Texte —
=====

Désolé, mais aujourd'hui c'est le fan qui parle. Comment pourrait-il en être autrement ? Je n'ai jamais aimé un groupe autant que les Who, et aujourd'hui, ils sont à Vienne, en France pour la première fois depuis 1997. Autant dire qu'il y a autant d'excitation que d'appréhension dans l'air. Rajouter une foutue troisième dimension aux images que l'on scrute du fond de sa piaule depuis des années, il y a de quoi bousculer le plus blasé des amateurs de rock. Il faut dire que les deux survivants, Pete et Roger, ont désormais plus de 60 balais. On se doute bien que Pete ne va pas se mettre à sauter partout comme à Woodstock, on n'en demande pas tant, mais tout de même, qu'en est-il de l'envie de jouer après 40 ans de bons et loyaux services ? On voit tellement de groupes aller pointer en concert comme à l'usine après quelques années seulement d'existence...
Toutes les générations sont venues observer le mythe de près au théâtre antique de Vienne. L'ambiance est loin d'être rock n'roll dans les gradins, avec pas mal de curieux limite hostiles quand on leur demande de se serrer un peu. Ouf, on échange les places contre deux billets en fosse, où l'ambiance est moins frileuse, on sent les fans de base. Mon voisin de fosse est texan et comptabilise 80 concerts des Who à son actif. Devant, un néerlandais a dépassé la centaine.

=====

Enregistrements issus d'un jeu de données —
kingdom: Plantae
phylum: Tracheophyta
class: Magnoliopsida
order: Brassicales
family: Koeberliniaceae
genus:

=====

Consigne — Traduisez en anglais cette phrase du texte sur le concert des Who : « Mon voisin de fosse est texan et comptabilise 80 concerts des Who à son actif. » La liste n'a aucun lien avec le texte sur le concert des Who.

Corrigé — My neighbor in the pit is Texan and has 80 Who concerts under his belt.